BAP, as mentioned earlier, recommends Alcibiades as the archetype of manhood. But we must remember, as Socrates pointed out, that there is one indispensable thing Alcibiades lacks: an understanding of justice. In fact, the very same Homeric epics that BAP praises, for Socrates, depict arguments over the nature of justice. This ought to point not towards the cynical Thrasymachean rule of the stronger but to meditation on virtue—a word which BAP only brings himself to use disparagingly. In short, BAP’s vision has to recommend it all the strengths of classical paganism, but it also has arrayed against it all its weaknesses.
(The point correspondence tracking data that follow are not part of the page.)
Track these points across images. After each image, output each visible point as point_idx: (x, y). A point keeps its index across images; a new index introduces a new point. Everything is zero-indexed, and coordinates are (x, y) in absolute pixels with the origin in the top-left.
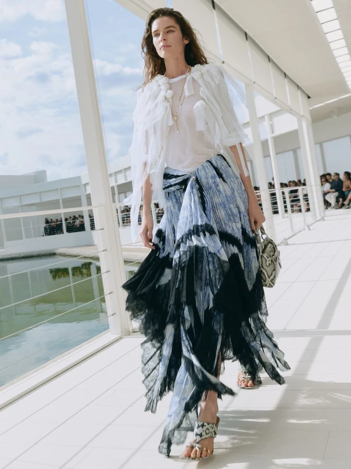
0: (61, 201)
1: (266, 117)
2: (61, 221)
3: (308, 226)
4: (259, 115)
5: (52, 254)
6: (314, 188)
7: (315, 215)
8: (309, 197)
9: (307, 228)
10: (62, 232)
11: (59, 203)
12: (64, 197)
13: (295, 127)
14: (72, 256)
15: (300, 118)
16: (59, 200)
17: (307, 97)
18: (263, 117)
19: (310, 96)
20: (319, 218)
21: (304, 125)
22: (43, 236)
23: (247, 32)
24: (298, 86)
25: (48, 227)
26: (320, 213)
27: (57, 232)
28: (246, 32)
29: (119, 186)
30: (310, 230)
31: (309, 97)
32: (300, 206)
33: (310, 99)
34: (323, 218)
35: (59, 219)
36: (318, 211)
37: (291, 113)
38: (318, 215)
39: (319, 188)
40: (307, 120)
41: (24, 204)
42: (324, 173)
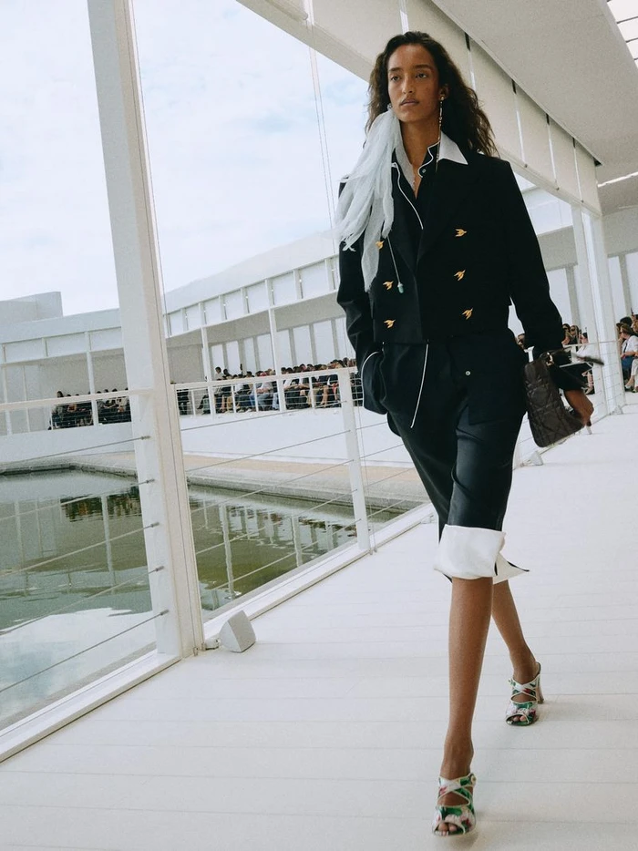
0: (89, 358)
5: (69, 468)
7: (605, 403)
10: (89, 422)
11: (86, 361)
12: (95, 350)
13: (568, 222)
14: (109, 473)
15: (578, 205)
16: (85, 354)
17: (592, 163)
19: (600, 160)
20: (612, 409)
21: (586, 218)
22: (50, 429)
24: (574, 140)
25: (60, 412)
26: (615, 398)
27: (79, 422)
29: (211, 330)
31: (597, 163)
33: (599, 167)
34: (620, 408)
36: (610, 394)
37: (560, 196)
38: (611, 402)
39: (615, 347)
40: (591, 209)
41: (9, 361)
42: (625, 316)
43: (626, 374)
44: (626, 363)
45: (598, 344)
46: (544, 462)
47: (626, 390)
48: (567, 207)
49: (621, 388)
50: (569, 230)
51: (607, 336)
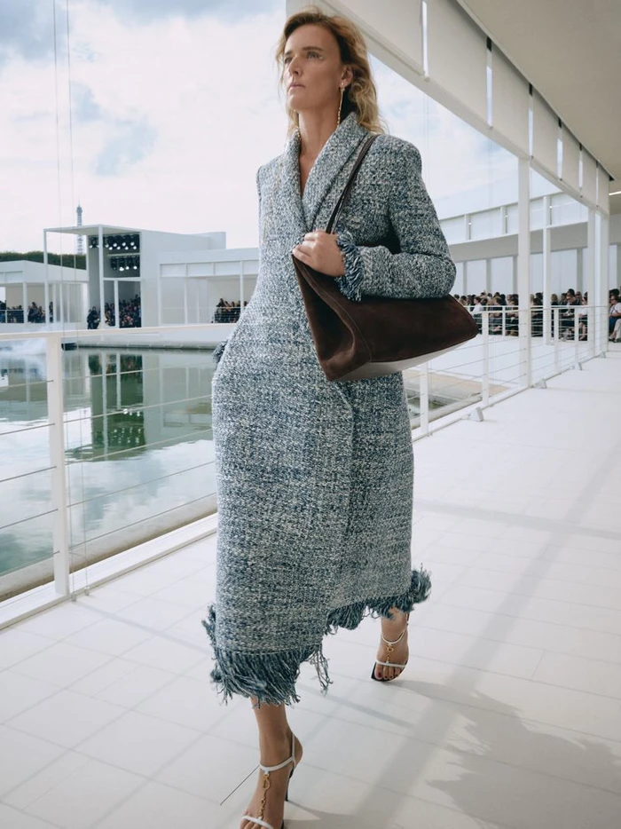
0: (241, 277)
1: (545, 198)
2: (239, 305)
3: (580, 364)
4: (534, 195)
6: (598, 310)
7: (593, 349)
8: (589, 321)
9: (577, 366)
10: (238, 320)
11: (239, 280)
12: (246, 273)
13: (585, 219)
15: (593, 208)
16: (239, 276)
17: (608, 179)
18: (541, 198)
19: (613, 177)
20: (598, 352)
21: (598, 218)
22: (212, 323)
23: (534, 85)
24: (597, 162)
25: (220, 312)
26: (601, 346)
27: (231, 320)
28: (532, 83)
30: (581, 369)
31: (611, 179)
32: (573, 332)
33: (612, 182)
34: (604, 353)
35: (236, 302)
36: (598, 343)
37: (581, 202)
38: (598, 348)
39: (605, 311)
40: (602, 212)
41: (190, 275)
42: (615, 287)
43: (611, 329)
44: (612, 321)
45: (594, 308)
46: (548, 386)
47: (610, 340)
48: (585, 209)
49: (606, 339)
50: (585, 224)
51: (601, 303)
His Schopenhauerian pessimism is entertaining, but in the end it is, as BAP’s hero Nietzsche noted, nothing but another form of decadence. BAP is doubtless right that neither Ben-Op idealism nor integralist LARPing will get us out of the mess we’re in, but those camps are just as certainly correct that neither will sun and steel alone. (After all, BAP isn’t the first right-wing Nietzschean to advocate piracy as a solution to collapse…)
In short, Bronze Age Mindset ought to be viewed as a stepping stone, a useful bridge from the weakness of modern man to virtue and greatness, but nothing more. What is that something more? His acolytes, and all young men, must search now for the answer.